> TASK:
Report every line of the data below that contains the string "track". Matching is case-sensitive.

> DATA SUPPLIED:
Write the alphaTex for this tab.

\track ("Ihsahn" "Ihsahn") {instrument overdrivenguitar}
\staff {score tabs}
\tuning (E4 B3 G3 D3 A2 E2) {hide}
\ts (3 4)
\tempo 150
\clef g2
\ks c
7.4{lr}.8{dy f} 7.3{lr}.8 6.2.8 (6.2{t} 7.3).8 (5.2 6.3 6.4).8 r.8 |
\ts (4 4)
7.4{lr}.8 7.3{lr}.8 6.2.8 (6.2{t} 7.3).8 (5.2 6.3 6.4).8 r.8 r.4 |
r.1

> FULL RESPONSE:
\track ("Ihsahn" "Ihsahn") {instrument overdrivenguitar}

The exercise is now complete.